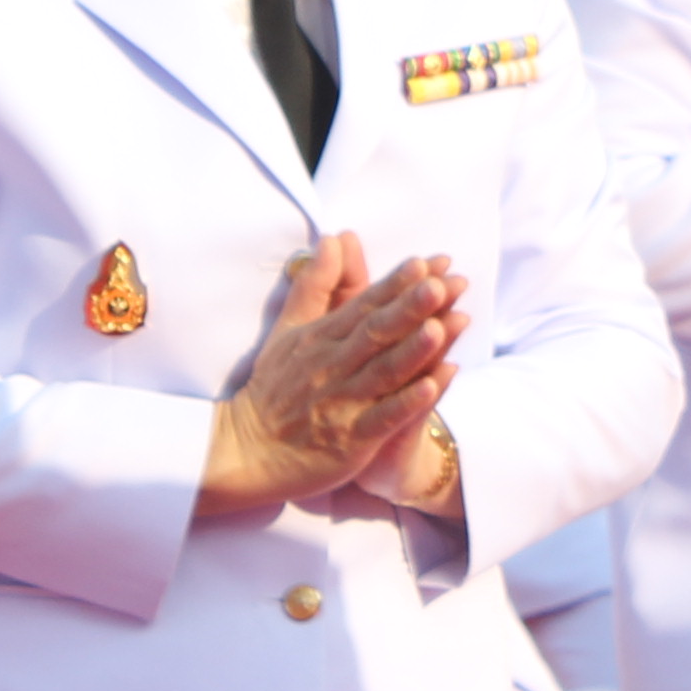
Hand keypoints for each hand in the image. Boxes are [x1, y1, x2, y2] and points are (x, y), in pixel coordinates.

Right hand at [198, 230, 468, 516]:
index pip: (363, 305)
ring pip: (383, 372)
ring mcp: (342, 403)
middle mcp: (333, 366)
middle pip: (377, 333)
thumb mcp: (289, 330)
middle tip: (442, 284)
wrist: (247, 451)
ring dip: (413, 350)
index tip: (425, 263)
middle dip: (410, 308)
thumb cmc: (273, 389)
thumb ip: (315, 285)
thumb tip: (332, 239)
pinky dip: (407, 403)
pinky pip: (382, 419)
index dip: (395, 284)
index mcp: (321, 338)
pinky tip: (433, 387)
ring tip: (443, 327)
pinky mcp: (350, 440)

■ ■ ■ ■ ■

### TRY IT
State the number of lines above that include the word "hand", and write nothing besides that number.

### TASK ANSWER
2